■ **TASK BRIEF**
State how many lines of the listing below contain the string "kern", with case counting. Reply with that number only.

■ **GIVEN RECORDS**
===============
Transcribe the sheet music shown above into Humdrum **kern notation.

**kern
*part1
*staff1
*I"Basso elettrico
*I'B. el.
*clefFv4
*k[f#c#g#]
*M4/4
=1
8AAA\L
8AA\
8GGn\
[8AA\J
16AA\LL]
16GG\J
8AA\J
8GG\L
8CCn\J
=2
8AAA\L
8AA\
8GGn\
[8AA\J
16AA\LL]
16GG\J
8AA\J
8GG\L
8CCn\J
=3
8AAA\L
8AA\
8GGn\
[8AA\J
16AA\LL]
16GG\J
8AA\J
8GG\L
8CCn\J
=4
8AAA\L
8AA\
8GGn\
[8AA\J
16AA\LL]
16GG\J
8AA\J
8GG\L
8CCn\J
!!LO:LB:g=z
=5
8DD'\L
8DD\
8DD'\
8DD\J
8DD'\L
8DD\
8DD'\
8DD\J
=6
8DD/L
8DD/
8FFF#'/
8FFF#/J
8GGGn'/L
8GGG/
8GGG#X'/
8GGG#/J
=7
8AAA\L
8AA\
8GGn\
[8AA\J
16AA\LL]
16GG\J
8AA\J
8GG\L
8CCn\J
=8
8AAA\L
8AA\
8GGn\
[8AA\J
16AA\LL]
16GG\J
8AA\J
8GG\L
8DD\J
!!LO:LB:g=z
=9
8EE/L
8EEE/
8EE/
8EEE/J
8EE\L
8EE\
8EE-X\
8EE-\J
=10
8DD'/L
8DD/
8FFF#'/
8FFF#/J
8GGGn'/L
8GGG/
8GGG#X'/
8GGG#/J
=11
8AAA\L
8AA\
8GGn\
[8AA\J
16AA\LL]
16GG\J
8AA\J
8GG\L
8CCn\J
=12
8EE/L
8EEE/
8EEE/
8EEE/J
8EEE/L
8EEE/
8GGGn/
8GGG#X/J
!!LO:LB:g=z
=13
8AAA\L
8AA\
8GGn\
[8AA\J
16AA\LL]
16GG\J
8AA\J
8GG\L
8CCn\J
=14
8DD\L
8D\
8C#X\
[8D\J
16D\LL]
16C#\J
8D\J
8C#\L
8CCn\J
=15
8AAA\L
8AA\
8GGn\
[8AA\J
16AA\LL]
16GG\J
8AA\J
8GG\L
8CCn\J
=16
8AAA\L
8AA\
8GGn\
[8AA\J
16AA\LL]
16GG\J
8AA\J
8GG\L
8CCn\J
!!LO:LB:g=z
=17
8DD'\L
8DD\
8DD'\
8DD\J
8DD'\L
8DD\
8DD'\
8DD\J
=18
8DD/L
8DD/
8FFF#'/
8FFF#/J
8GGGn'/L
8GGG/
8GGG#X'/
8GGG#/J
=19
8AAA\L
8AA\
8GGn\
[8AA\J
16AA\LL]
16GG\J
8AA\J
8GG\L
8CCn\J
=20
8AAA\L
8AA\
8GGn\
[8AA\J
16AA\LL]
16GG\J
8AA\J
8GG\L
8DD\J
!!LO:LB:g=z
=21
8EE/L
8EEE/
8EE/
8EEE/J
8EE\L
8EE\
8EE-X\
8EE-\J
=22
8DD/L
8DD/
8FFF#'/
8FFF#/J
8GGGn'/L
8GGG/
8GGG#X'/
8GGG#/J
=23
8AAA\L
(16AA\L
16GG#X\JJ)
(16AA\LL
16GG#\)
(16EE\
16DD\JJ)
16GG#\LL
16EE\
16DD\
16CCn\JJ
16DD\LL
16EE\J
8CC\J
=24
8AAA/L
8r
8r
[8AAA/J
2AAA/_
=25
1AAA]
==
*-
===============
■ **EXERCISE SOLUTION**
2